神去なあなあ日常

出版からだいぶたったけど、やっと読めた。
私はお仕事小説が好きなので、前作の「なあなあ日常」を楽しく読んだ。今作も楽しかったけど、神去村の人々のことがメインで、お仕事については期待したほどではなかったかな。
今作で印象に残ったのは20年前のことについて話すヨキ。山は、生きている人とあちらの世界の境界にある、というのが皮膚からわかってくるようなエピソードだった。ある意味で、この部分だけで十分お仕事小説になっていると言えるかもしれない。

虹を生むひと

 
虹を生むひと がんと命を巡る7つの旅
サトミ セキ (著)


こういうつきつめていく文章、好きだ。ただ、つきつめているのが生と死なので、読んでいて苦しい。苦しいけど、読むのをやめられない。そういう本。
たいていの部分は共感できるし、私にはない感覚を疑似体験しておもしろかったけど、昔先生のエピソードだけはいいと思えなかった。先生の中ではちゃんと理屈があって言っていることだと思うけど、その理屈の流れに乗っていない人にはさっぱりわからない言葉。こういう物言いは嫌いだ。筆者は先生の理屈の流れに乗っているんだろうけど、読者は乗ってない。たぶん、それをわかってて、あえて先生の言葉をそのまま書いたのだとは思う。でも、私は乗ってないのでさっぱりわからなかったし、おもしろくありませんでした。

お父さんが教える 13歳からの金融入門

 
お父さんが教える 13歳からの金融入門
デヴィッド・ビアンキ (著), 関 美和 (著, 翻訳)

経済についてまだらな知識しかないので、読んでみた。株や投資の知識の第一歩がすっきりわかって満足。

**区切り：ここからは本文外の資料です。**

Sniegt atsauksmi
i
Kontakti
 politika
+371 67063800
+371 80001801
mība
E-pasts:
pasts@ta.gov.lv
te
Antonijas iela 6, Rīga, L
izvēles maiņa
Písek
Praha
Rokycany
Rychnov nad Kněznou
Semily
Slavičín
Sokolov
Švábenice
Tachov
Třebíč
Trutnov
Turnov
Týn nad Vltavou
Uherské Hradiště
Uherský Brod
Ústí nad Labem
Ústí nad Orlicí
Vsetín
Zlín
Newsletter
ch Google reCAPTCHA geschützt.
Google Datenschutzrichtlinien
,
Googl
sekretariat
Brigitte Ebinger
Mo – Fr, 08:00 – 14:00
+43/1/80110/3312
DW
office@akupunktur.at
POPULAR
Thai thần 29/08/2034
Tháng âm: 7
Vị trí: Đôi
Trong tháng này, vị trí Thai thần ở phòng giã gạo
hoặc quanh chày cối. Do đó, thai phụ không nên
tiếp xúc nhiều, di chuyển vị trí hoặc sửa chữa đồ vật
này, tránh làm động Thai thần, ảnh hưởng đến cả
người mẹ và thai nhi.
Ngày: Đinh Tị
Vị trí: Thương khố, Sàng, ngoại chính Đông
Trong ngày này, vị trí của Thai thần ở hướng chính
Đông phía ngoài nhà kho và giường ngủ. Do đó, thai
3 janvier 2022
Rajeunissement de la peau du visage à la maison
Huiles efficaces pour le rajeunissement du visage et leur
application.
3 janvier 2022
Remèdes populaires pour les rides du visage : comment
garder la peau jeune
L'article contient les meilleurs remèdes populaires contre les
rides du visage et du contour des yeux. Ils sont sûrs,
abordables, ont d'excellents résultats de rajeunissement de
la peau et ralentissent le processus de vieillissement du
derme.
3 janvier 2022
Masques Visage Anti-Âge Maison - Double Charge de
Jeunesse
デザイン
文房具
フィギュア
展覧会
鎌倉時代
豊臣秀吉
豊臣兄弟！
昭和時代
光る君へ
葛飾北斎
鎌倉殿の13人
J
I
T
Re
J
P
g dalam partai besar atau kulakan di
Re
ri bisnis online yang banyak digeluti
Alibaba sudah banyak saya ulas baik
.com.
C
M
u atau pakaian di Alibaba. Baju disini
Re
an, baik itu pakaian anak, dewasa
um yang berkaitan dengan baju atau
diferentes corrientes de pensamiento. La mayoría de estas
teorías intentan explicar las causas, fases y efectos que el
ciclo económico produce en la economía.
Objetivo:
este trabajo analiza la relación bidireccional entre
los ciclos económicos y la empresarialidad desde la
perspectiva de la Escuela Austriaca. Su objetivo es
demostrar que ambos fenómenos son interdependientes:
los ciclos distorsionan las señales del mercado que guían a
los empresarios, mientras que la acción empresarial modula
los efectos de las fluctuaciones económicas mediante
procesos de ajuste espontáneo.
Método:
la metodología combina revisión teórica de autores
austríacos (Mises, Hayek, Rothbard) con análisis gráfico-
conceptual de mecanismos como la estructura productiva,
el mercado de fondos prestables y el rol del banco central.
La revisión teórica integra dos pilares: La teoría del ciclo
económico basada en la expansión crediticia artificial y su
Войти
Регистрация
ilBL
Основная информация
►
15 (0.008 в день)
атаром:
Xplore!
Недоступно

確かに、経済は学校で勉強するけど、投資のことを勉強する機会はない。大人になってから知りたいと思っても、入門書ですら「株をやろうと思ってるなら、ある程度はわかってるよね」というスタンスが多くて不親切だと思う。

「自分の収入の範囲で暮らす」という当たり前のことといっしょにウォーレン・バフェットが紹介されていたりして、子どもあつかいしていないところも◎。

現代中国経営者列伝

 
現代中国経営者列伝 (星海社新書)
高口 康太 (著)

成功する企業家には才能と運と時代があった。高度成長期の日本で成功した企業家もきっとそうだったのだろう。

一番面白かったのは、終章の最後に出ていたメイカーズと山寨王の話。中国の成長物語はそろそろ終わろうとしているように思える。これからは運と時代ではなく、自分の才能だけで戦っていかなければならない。そういう人たちの今後は、とてもおもしろそうだ。

翻訳地獄へようこそ

 
翻訳地獄へようこそ
宮脇 孝雄(著)


おもしろかった。というより、勉強になった。誤訳やまずい翻訳をしてしまうときは、たいていもう一歩の踏み込みが足りない、文化の知識が足りないというのは中国語訳も同じ。ただ、自分が訳してると、これ、変じゃない?と立ち止まれないのも事実。感性なのか、経験なのか。
それから、英語翻訳では参考書が豊富なのはうらやましい。The London EncyclopaediaとかWatching the Englishとか、中国語でもこんな本があったらなあと思う。

同時通訳者のここだけの話

 
同時通訳者のここだけの話
関根マイク (著)

私のようなはしくれの通訳でも「あるある」と思う箇所がけっこうあって、おもしろかった。
とはいえ、通訳をやっていない人、通訳に興味がない人にとっておもしろい本なのかな。たいへんだなとは思っても、共感することはできないように思う。かなり読者を選ぶ本。

沖縄でキャリアをスタートした後、東京に拠点を移した著者は、東京で改めて1からキャリアを積む必要があったと書いてあるが、やっぱりそうなんだね。私も東京に戻ってから、幸いまったく1からではなかったけど、やはり改めてキャリアを積まなきゃならないのかと感じることがある。

正直、それがしんどい。通訳という仕事は好きだけど、私には縁のない仕事だったのかなあと思うようになった。依頼をくれるエージェントが東京にもあるので、今ここできっぱりやめるというわけではないけど。

こういう本を読んで「あるある」と思えるくらいのキャリアは積めて、よかった。